The differentiation of business models is becoming increasingly evident in the new competitive environment. Pony.ai's transformation into a "technology supplier" inevitably faces pressure from giants like Baidu and Huawei. Meanwhile, WeRide's commitment to the "mobility service provider" path requires confronting competition from platforms like Didi and AutoNavi. More crucially, new players generally adopt an integrated model of "technology + manufacturing + operations," making companies that focus on a single aspect appear strategically weak.

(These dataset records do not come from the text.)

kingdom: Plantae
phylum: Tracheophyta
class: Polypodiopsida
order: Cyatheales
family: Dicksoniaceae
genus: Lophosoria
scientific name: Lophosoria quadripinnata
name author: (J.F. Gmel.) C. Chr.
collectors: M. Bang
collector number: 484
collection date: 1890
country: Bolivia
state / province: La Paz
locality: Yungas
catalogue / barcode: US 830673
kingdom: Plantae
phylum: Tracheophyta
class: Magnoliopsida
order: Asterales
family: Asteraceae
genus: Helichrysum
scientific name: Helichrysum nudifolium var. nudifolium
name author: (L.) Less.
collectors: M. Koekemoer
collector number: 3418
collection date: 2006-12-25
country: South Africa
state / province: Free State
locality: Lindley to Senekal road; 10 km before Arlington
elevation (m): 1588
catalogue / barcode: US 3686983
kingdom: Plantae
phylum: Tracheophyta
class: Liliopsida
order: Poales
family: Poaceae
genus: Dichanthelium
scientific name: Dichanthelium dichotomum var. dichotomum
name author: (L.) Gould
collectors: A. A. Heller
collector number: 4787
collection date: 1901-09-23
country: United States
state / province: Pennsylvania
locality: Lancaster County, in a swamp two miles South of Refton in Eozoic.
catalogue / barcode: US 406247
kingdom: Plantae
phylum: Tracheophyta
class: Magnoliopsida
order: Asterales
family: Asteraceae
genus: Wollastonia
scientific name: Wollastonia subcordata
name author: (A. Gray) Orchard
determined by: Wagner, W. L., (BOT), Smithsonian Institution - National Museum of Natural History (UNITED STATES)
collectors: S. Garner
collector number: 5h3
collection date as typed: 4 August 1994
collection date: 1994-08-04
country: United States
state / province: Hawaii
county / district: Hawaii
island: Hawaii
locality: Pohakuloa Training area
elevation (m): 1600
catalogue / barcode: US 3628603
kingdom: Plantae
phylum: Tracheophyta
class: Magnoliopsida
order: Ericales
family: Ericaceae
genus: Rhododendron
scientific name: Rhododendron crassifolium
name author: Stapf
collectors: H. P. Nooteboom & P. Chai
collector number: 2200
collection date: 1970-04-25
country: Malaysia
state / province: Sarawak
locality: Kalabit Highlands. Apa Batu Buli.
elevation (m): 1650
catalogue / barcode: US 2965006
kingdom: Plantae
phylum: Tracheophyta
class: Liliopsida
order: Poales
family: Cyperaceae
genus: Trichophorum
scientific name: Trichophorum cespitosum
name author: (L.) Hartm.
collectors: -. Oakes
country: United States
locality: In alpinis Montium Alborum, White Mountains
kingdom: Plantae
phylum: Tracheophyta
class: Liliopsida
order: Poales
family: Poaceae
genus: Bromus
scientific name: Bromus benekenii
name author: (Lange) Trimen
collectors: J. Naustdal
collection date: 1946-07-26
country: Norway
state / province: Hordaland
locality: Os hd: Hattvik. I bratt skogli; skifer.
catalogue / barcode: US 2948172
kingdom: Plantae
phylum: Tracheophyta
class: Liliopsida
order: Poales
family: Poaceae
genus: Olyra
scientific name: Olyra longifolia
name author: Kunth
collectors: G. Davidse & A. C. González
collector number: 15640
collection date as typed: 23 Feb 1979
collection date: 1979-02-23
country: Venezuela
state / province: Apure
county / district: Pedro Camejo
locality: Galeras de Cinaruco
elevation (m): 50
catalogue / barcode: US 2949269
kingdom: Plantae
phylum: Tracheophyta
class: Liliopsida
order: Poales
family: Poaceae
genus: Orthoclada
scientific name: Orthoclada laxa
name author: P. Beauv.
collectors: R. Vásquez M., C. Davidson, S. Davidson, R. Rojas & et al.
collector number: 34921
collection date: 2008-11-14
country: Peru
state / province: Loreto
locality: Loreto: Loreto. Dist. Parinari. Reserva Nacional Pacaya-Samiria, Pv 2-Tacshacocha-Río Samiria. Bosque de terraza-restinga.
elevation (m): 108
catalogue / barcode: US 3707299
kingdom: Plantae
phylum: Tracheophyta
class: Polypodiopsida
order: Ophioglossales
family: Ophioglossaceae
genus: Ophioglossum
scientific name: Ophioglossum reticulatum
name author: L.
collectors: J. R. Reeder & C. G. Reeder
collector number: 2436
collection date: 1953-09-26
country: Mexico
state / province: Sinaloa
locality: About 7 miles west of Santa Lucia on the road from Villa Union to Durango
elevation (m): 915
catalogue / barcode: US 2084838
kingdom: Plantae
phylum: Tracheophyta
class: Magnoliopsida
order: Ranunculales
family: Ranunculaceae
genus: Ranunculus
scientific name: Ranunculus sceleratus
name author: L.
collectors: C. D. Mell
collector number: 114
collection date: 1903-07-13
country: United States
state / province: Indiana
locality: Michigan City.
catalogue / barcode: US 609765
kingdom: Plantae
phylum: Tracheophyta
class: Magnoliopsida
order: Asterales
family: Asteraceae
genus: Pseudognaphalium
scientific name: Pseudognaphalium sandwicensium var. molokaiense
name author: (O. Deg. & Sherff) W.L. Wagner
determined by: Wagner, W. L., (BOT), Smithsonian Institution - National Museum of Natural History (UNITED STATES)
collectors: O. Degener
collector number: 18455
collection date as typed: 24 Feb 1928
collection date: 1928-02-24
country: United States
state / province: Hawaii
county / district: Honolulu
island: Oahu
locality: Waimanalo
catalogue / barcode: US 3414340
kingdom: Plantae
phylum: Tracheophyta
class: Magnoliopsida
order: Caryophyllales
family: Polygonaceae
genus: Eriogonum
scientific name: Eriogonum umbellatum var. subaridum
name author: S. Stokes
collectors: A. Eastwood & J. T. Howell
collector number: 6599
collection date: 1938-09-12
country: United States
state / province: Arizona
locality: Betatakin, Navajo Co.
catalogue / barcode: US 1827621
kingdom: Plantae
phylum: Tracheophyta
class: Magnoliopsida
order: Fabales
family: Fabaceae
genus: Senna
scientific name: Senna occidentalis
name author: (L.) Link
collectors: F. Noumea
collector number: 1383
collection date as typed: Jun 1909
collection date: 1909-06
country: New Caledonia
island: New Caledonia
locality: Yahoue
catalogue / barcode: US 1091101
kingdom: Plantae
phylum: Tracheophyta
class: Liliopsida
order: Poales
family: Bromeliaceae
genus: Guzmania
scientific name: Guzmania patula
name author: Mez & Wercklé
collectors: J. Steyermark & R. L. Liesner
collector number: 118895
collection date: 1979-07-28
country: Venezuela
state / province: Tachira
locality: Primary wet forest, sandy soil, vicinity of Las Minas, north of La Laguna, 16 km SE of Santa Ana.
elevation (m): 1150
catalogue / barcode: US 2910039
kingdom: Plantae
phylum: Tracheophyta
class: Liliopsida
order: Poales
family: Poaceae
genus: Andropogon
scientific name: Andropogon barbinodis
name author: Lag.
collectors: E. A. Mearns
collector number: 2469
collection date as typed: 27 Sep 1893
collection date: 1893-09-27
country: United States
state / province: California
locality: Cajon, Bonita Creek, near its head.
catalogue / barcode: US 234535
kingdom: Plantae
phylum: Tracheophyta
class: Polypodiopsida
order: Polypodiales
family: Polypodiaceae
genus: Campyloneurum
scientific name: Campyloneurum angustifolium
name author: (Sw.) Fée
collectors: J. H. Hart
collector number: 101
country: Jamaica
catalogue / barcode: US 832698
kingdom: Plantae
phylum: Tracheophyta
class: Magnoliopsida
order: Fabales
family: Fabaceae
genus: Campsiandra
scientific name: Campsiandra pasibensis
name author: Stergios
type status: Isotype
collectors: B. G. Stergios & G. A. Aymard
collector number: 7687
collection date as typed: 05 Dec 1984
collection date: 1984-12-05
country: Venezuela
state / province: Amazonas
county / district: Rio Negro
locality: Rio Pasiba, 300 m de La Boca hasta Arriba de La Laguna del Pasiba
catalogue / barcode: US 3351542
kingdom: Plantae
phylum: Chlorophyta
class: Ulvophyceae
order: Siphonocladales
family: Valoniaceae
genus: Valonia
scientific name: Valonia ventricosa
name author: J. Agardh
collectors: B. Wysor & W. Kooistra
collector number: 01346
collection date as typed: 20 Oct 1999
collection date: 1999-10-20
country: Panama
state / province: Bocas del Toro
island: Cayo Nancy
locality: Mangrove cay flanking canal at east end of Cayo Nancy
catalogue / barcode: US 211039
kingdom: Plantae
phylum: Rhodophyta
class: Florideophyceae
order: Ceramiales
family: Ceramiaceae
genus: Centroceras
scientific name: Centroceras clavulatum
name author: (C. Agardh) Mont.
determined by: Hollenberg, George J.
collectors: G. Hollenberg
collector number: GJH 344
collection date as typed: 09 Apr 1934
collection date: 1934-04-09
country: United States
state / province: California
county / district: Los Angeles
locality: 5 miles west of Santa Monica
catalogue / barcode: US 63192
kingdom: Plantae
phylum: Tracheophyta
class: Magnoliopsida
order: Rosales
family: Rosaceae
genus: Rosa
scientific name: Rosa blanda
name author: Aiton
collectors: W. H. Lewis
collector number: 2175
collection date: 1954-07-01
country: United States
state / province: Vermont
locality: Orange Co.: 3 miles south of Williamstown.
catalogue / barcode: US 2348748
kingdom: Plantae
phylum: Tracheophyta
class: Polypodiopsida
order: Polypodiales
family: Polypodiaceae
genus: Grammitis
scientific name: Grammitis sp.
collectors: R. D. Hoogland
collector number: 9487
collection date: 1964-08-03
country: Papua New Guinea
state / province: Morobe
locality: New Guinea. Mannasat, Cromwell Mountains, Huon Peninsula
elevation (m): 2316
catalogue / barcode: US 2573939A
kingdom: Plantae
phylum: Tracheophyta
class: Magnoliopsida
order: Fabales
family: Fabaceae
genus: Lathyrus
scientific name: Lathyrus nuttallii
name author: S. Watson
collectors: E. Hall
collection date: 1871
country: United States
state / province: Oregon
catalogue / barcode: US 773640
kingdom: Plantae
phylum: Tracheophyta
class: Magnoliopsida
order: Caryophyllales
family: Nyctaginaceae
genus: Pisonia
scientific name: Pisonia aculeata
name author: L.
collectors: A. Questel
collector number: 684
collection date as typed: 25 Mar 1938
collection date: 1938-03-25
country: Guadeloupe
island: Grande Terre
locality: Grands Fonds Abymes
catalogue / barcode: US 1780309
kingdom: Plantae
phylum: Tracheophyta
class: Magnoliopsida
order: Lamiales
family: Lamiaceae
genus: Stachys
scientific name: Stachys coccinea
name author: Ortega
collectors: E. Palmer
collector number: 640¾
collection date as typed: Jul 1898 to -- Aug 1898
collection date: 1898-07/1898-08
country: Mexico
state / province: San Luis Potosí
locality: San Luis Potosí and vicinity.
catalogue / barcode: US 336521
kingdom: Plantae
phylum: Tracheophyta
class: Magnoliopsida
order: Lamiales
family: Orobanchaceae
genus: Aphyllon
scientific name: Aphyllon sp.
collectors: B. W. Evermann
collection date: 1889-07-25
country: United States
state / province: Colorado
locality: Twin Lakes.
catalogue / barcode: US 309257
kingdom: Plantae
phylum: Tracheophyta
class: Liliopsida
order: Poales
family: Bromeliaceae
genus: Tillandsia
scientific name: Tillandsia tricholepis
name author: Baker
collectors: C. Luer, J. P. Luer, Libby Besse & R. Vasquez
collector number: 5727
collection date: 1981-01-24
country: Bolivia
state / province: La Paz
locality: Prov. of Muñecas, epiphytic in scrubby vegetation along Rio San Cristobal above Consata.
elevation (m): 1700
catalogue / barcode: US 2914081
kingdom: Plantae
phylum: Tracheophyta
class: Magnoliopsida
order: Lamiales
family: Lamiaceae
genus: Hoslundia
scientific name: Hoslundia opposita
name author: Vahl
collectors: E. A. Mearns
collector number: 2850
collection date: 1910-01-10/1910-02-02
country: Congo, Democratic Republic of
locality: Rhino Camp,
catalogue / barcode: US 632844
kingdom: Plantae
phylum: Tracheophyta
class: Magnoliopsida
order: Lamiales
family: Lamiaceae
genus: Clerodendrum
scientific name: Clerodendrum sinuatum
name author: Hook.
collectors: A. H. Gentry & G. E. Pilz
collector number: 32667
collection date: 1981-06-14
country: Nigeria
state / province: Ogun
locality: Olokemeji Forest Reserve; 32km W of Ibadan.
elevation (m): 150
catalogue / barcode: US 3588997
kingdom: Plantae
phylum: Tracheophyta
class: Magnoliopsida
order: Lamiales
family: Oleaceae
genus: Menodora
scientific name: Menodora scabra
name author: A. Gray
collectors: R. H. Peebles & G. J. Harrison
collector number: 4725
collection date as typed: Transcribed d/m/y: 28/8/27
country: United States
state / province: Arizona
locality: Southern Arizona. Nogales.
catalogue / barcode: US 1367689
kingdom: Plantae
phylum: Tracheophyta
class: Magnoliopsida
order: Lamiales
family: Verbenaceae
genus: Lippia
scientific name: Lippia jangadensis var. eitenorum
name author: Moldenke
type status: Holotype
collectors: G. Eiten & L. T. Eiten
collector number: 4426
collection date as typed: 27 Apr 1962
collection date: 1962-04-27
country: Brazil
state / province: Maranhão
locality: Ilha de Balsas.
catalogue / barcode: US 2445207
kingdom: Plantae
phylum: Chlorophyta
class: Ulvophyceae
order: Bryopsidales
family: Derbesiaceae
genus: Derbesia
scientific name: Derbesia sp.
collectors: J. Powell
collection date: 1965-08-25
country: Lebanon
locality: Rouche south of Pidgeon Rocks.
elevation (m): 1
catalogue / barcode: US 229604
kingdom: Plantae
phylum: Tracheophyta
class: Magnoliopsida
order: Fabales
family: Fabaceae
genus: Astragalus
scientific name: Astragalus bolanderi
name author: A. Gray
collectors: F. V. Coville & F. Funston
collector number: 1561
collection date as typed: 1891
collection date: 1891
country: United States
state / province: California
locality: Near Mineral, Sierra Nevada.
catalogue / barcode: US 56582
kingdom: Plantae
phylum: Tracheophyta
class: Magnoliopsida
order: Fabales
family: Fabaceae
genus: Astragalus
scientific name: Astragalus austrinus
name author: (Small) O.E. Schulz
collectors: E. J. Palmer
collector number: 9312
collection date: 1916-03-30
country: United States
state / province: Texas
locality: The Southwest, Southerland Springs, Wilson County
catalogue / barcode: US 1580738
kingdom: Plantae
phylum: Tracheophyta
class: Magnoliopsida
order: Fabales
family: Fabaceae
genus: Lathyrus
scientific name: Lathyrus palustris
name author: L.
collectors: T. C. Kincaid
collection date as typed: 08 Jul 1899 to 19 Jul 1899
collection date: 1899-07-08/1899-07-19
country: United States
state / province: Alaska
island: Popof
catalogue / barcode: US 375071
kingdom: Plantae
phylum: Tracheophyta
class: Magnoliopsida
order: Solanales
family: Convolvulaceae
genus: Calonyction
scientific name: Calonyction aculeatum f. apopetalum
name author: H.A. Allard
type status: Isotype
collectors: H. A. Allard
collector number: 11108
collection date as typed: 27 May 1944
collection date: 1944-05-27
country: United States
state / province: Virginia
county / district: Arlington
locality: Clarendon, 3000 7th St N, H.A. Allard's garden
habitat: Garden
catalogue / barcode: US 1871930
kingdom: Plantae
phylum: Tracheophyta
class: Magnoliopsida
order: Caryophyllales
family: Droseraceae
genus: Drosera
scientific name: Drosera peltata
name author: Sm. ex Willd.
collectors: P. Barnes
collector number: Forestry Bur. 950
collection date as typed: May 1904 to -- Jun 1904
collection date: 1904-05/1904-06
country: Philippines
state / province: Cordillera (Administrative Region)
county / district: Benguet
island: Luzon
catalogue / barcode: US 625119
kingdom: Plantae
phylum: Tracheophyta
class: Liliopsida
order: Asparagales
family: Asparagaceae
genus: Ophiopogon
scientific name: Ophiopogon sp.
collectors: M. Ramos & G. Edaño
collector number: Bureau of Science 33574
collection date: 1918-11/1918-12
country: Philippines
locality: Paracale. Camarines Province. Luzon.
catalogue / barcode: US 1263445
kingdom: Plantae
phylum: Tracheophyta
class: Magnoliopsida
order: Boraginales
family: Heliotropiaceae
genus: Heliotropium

The short-term reactions of the capital market, such as aftermarket slump and a cold opening, might be the necessary pains for the autonomous driving industry to squeeze out bubbles and return to the essence of business. WeRide and Pony.ai are facing not only a technical route battle between each other but also an ultimate test of survival models. At this critical turning point where the industry is transitioning from "technology validation" to "commercial implementation," the setback of this dual listing might very well become a landmark event for the autonomous driving industry to bid farewell to the worship of technology and embrace industrial integration.